Still, we have two young dogs here who need to get out some and stretch their legs, or we all go a bit crazy. We'd heard that Petco was having a dental health event sponsored by Greenies, so we decided to take Bunny and Morgan over and give Lilac and Blueberry some time to relax at home. Of course, Blueberry did not think that she needed to relax at home, but we left her home anyway. Her recovery has gone very well, but we are still pushing her to rest, even though she thinks she's good to go on all adventures.
Alas, I digress. We piled Morgan and Bunny into the van and set off for Petco. I'm not a huge fan of Petco because their prices are always higher, but we figured it was worth it, and at the very least we'd get Greenies coupons. I was hoping it would have more information and learn about some new dental care practices, but the event wasn't like that at all. At least, the one in our store wasn't. We got a coupon and an offer from the sales representative to look at the girls' teeth. I figured my vet sees them often enough that we don't have to worry about the teeth being looked at. I walked around to the Greenies shelf and wouldn't you know it, even with the coupon their Greenies were more expensive than what I'd pay for them at our regular store, so I passed.
Mr. Taleteller didn't want to walk out empty-handed, so he stopped to look at the various chewing items available. Morgan and Bunny both liked the cow hooves, so he picked four out. Actually, he picked three out and Bunny picked one out by herself. It was a moment I wished I had the camera for as she carried the hoof in her mouth as she wore her pink coat up to the cash register. I'm admittedly biased, but she was adorable. Mr. Taleteller put it on the counter for her and paid for all four. A salesgirl asked if they could have treats and fed them both some little pretzels that they scarfed right up. Then Bunny turned back to the man for her hoof. He put it in the bag and handed it to my husband. I think I saw a little puff of smoke come out of her nose as she gave the man a serious glare of stink eye. We're lucky she doesn't have laser beams.
So, we leave the store and return to the van. Mr. Taleteller gets Morgan all set in her crate and then it's Bunny's turn to get in. She hops up, turns around, grabs the bag of hooves and starts to make for the back seat. Mr. Taleteller intercepts her and gives her one hoof and puts one in Morgan's crate. Bunny was happy with the arrangement and went to the back seat to enjoy her hoof. Both of the girls were quite content and chewing away.

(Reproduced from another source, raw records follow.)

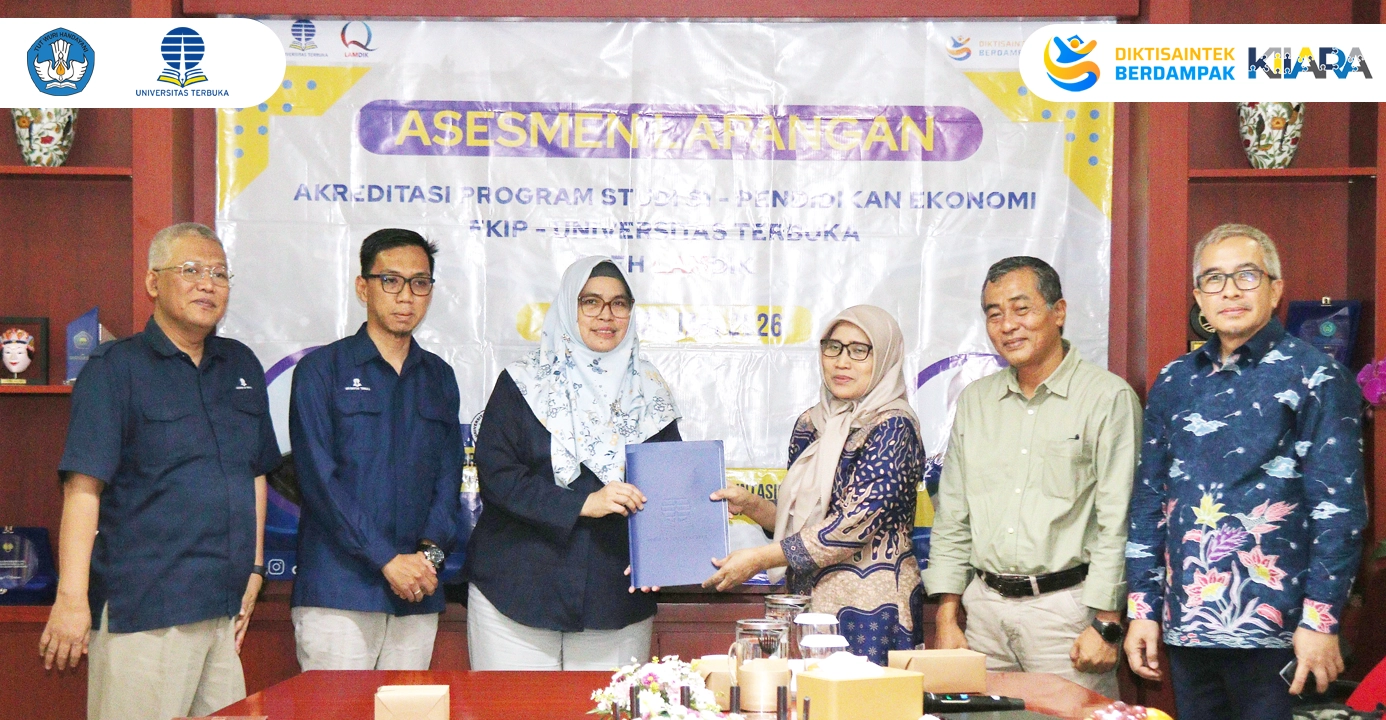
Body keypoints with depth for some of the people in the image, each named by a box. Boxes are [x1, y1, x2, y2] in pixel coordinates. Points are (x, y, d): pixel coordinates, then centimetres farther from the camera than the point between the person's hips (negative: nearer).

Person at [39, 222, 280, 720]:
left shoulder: (242, 367, 15)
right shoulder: (115, 368, -3)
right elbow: (83, 488, -10)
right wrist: (71, 597, -16)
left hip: (225, 606, 6)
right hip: (142, 613, -6)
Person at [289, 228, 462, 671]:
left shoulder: (439, 377, 16)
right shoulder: (321, 370, 2)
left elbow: (449, 476, 12)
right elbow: (319, 478, -7)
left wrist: (430, 552, -7)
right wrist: (387, 560, -13)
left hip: (418, 594, 4)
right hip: (337, 590, -4)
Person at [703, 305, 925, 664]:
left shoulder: (893, 428, -10)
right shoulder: (811, 424, 10)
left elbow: (853, 524, -18)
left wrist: (758, 559, -15)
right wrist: (751, 505, -1)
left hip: (869, 607, -6)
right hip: (809, 599, 6)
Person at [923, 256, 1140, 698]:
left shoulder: (1108, 398, -5)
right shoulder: (975, 401, 12)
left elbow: (1118, 523, -8)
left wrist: (1106, 624, -12)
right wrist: (946, 618, 8)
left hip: (1066, 607, -5)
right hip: (984, 607, 5)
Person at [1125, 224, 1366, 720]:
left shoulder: (1314, 377, -4)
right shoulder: (1174, 383, 10)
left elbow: (1339, 508, -8)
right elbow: (1149, 501, 12)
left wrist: (1320, 620, -13)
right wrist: (1142, 609, 7)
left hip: (1274, 631, -5)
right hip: (1186, 623, 5)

We stopped by an agility competition that my husband wanted to see and went inside to watch it for a bit, leaving the girls with their hooves. After a short bit of watching, we returned and Mr. Taleteller decided that we ought to go by the dog bakery. When we stopped, he collected both hooves and put them in his seat, not wanting the girls to overindulge, and wanting them to have some left by the time we got home so Blueberry and Lilac could enjoy theirs in peace.
Of course, Bunny had other plans. We got back in the van and Mr. Taleteller headed into the Rocky Mountain Chocolate Factory to get us an apple to split for later. While he was in there, Bunny sniffed around, found her hoof hidden under his bag on the seat and retired back to the back seat to enjoy it. He got back in the van and I told him about it, and we had a good snicker about how obsessed she was with that hoof.
I have mentioned before that we live in a very small town. When we go to town, it's a trek over the river and through the woods in a literal sense. It takes us about forty five minutes to drive over, which is not a big deal to us. As we headed over the bridge out of town, we began to notice something. There is a rather unpleasant aroma that accompanies the overindulgence of cow hooves. There are dog farts, and there are lethal cow hoof-scented bombs that could rival the fallout of Hiroshima. My eyes began to water and I asked my husband what he'd eaten.
Mr. Taleteller: Me?! That did not come out of my butt!
Me: Yeah, sure!
Mr. Taleteller: I swear to God, that was the dog! You know I'd claim it if I did something! You know how proud of those I am!
Me: You might just not admit it because this one is so foul! For the love of Pete, roll down a window! I'm dying!
Mr. Taleteller: I did NOT do that! It was your dog! That smells like cow hoof!
Me: My dog? How do you know it's not your dog?
Mr. Taleteller: She hasn't eaten as much as Bunny!
Me: I think I'm going to be sick!
Needless to say, it was a long car ride home. Once we arrived, she had all intentions of carrying it into the house on her own. Mr. Taleteller intercepted it and told her she needed to take a break. She wasn't the only one!
Later, they all enjoyed the hooves for a while, and then we put them up before any ill winds could develop and blow through. We learned our lesson. Too much of a good thing isn't good for the rest of us. I find myself relieved that I'm going to be getting some fresh air at work this morning!